Discount Rate: Discount to the share price in the next round (usually 15–25%).
MFN (Most Favored Nation): Provision without cap/discount: if more favorable SAFEs are issued — automatic conversion at the best terms.
Pro Rata Rights: The investor’s right to participate in subsequent rounds in proportion to their share (protection against dilution).
Example of SAFE conversion:
- Investor invested $500,000 SAFE with a cap of $4 million
- Series A round: pre-money valuation $8 million, share price $1.00
- SAFE converts at $0.50 (cap $4 million / $8 million × $1.00)
- Investor receives: $500,000 / $0.50 = 1,000,000 shares
- Without cap: $500,000 / $1.00 = 500,000 shares
- The cap gave the investor twice as many shares
Convertible Notes (CN)
An older instrument (preceding SAFE). A debt instrument with conversion into equity.
Differences from SAFE:
- CN is debt (from a legal perspective): interest accrues, there is a maturity date
- If the round does not occur, the investor can demand repayment of the debt (theoretically)
- SAFE is not debt: no interest, no maturity
Parameters of CN:
- Interest rate: usually 2–8% per annum (often added to the principal, not paid in cash)

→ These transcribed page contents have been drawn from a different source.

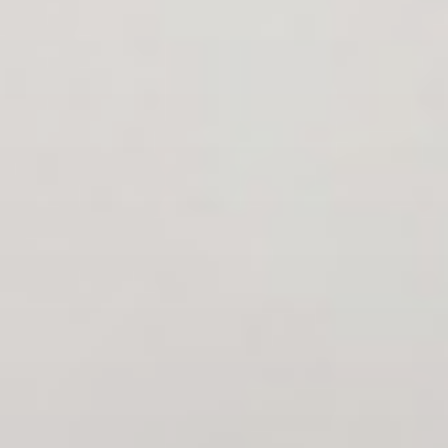
Smart Hotel TV Ultra HD 4K OLED (WM960H)
Smart Hotel TV Ultra HD 4K (UR762H)
Quick Menu
Pro:Centric Cloud
Système de gestion Pro:Centric
Climatisation
Moniteurs de bureau
Moniteurs médicaux
Thin Client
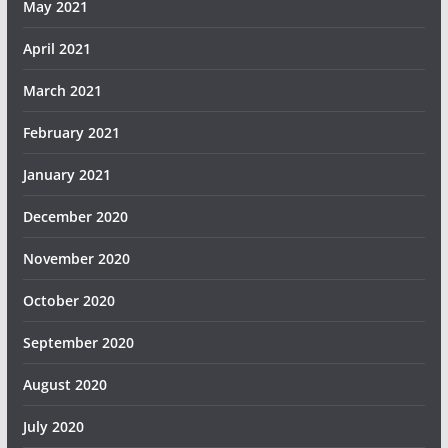
May 2021
April 2021
March 2021
February 2021
January 2021
December 2020
November 2020
October 2020
September 2020
August 2020
July 2020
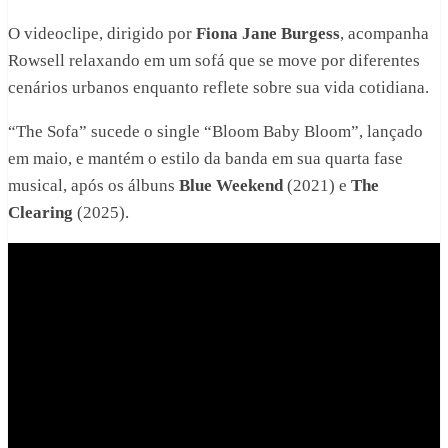
O videoclipe, dirigido por
Fiona Jane Burgess
, acompanha
Rowsell relaxando em um sofá que se move por diferentes
cenários urbanos enquanto reflete sobre sua vida cotidiana.
“The Sofa” sucede o single “Bloom Baby Bloom”, lançado
em maio, e mantém o estilo da banda em sua quarta fase
musical, após os álbuns
Blue Weekend
(2021) e
The
Clearing
(2025).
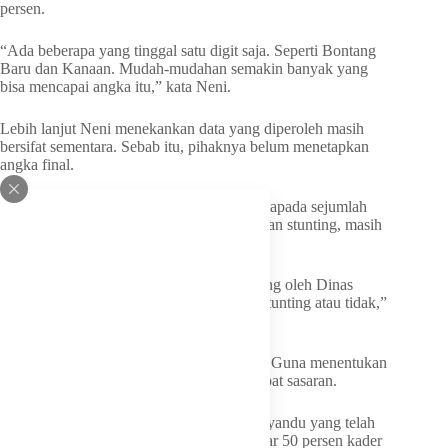
persen.
“Ada beberapa yang tinggal satu digit saja. Seperti Bontang
Baru dan Kanaan. Mudah-mudahan semakin banyak yang
bisa mencapai angka itu,” kata Neni.
Lebih lanjut Neni menekankan data yang diperoleh masih
bersifat sementara. Sebab itu, pihaknya belum menetapkan
angka final.
Proses verifikasi, serta pengukuran ulang kapada sejumlah
anak yang terindikasi mengalami serta rentan stunting, masih
dilakukan.
“Yang terindikasi stunting akan diukur ulang oleh Dinas
Kesehatan untuk memastikan apakah dia stunting atau tidak,”
tuturnya.
Bagi Neni keakuratan data sangat penting. Guna menentukan
program dan langkah penanganan yang tepat sasaran.
Neni juga mengapresiasi kinerja kader posyandu yang telah
melakukan pendataan. Terlebih, baru sekitar 50 persen kader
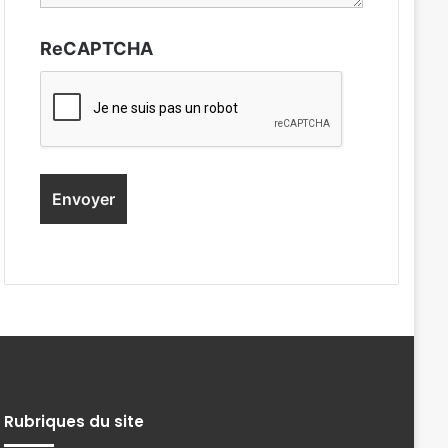
ReCAPTCHA
Rubriques du site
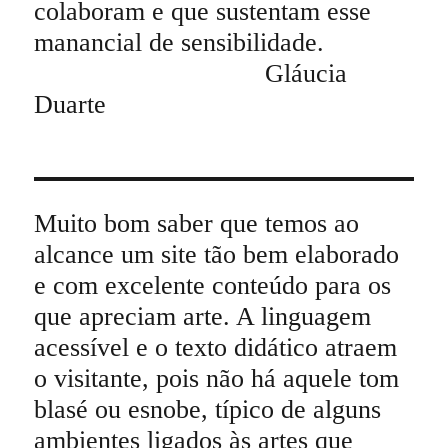
colaboram e que sustentam esse
manancial de sensibilidade.
Gláucia
Duarte
Muito bom saber que temos ao
alcance um site tão bem elaborado
e com excelente conteúdo para os
que apreciam arte. A linguagem
acessível e o texto didático atraem
o visitante, pois não há aquele tom
blasé ou esnobe, típico de alguns
ambientes ligados às artes que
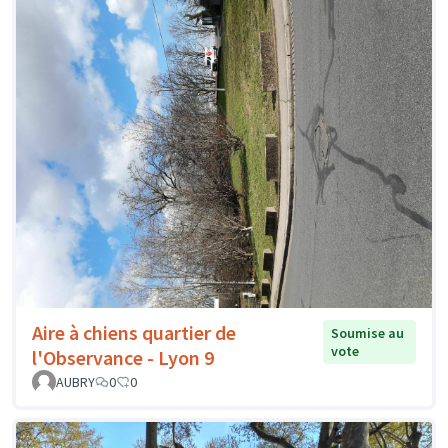
Aire à chiens quartier de
Soumise au
vote
l'Observance - Lyon 9
AUBRY
0
0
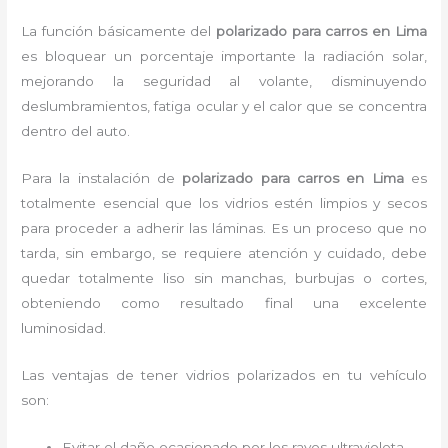
La función básicamente del
polarizado para carros en Lima
es bloquear un porcentaje importante la radiación solar,
mejorando la seguridad al volante, disminuyendo
deslumbramientos, fatiga ocular y el calor que se concentra
dentro del auto.
Para la instalación de
polarizado para carros en Lima
es
totalmente
esencial que los vidrios estén limpios y secos
para proceder a adherir las láminas. Es un proceso que no
tarda, sin embargo, se requiere atención y cuidado, debe
quedar totalmente liso sin manchas, burbujas o cortes,
obteniendo como resultado final una excelente
luminosidad.
Las ventajas de tener vidrios polarizados en tu vehículo
son:
Evitar el daño ocasionado por los rayos ultravioleta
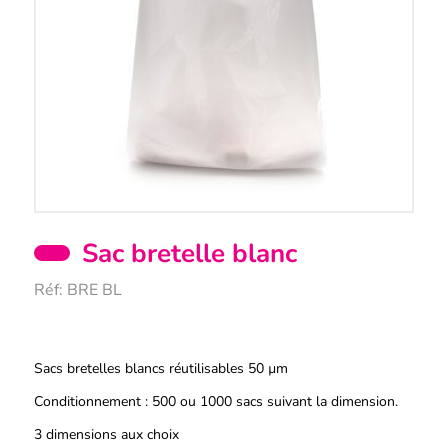
Sac bretelle blanc
Réf:
BRE BL
Description
Sacs bretelles blancs réutilisables 50 µm
Conditionnement : 500 ou 1000 sacs suivant la dimension.
3 dimensions aux choix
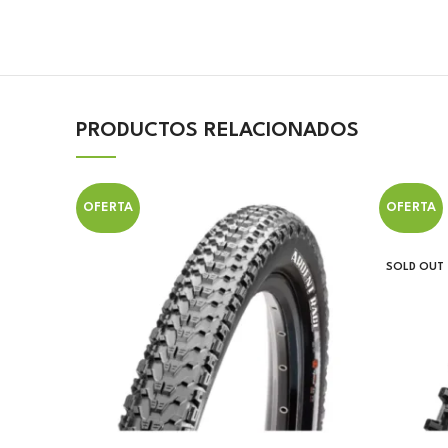
PRODUCTOS RELACIONADOS
OFERTA
OFERTA
SOLD OUT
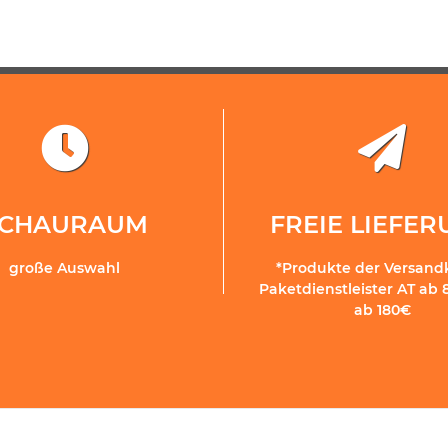
SCHAURAUM
FREIE LIEFE
große Auswahl
*Produkte der Versand
Paketdienstleister AT ab 
ab 180€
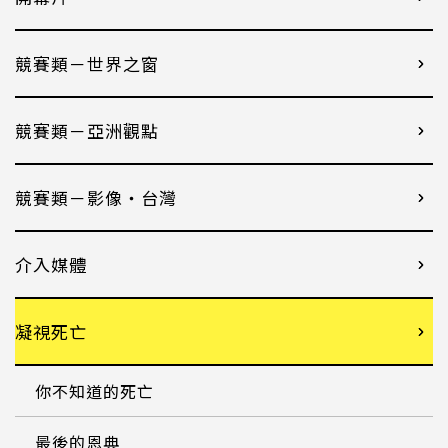
競賽類－世界之窗
競賽類－亞洲觀點
競賽類－影像・台灣
介入媒體
凝視死亡
你不知道的死亡
最後的恩典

- Maturity: usually 18–24 months
- Conversion discount: 15–25%
- Valuation cap: similar to SAFE
Preferred Stock
In equity rounds (Series A and onwards), investors receive preferred shares (Preferred Stock / Preference Shares), not common stock.
Liquidation Preference
The key advantage of Preferred: in case of liquidation/sale of the company, Preferred holders receive money first.
Non-participating Preferred (Vanilla):
- Upon exit, Preferred holder receives liquidation preference (usually 1x — return of investment) OR converts into Common and gets a proportional share
- Chooses the more advantageous option
Participating Preferred (Double Dip):
- Receives liquidation preference (1x) AND then participates in the distribution of the remainder as Common
- Extremely disadvantageous for founders
Multiple Liquidation Preference:
- 2x, 3x: the investor receives 2-3 times reimbursement before distribution among common shareholders
- Aggressive, became rare after 2022
Example:
- VC invested $10 million for 25% (1x Non-participating Preferred)
- Company sold for $20 million
- VC chooses between: (a) liquidation preference $10 million or (b) 25% × $20 million = $5 million → chooses (a)
- If sold for $50 million: VC chooses (b) = $12.5 million > $10 million
Anti-Dilution Protection
Protection against a down round (the next round at a lower valuation).
Broad-based weighted average: The most common standard. Adjusts the conversion rate proportionally to the scale of the down round.
Full ratchet: Tough for founders: conversion price is reset to the down round price. Occurs rarely.
Shareholder Agreement (SHA)
The key legal document regulating shareholders' rights.
Key provisions:
Drag-along: The majority (usually investors + founders) can oblige minority shareholders to sell shares on the same terms at exit. Needed to ensure a clean exit.
Tag-along: If the controlling shareholder sells shares, minorities can sell on the same terms. Protection for minorities.
Right of First Refusal (ROFR): Shareholders have the right to buy shares from a selling shareholder before he sells to third parties.
Preemptive Rights (Pro-rata): The right to participate in new rounds proportionally to one’s share.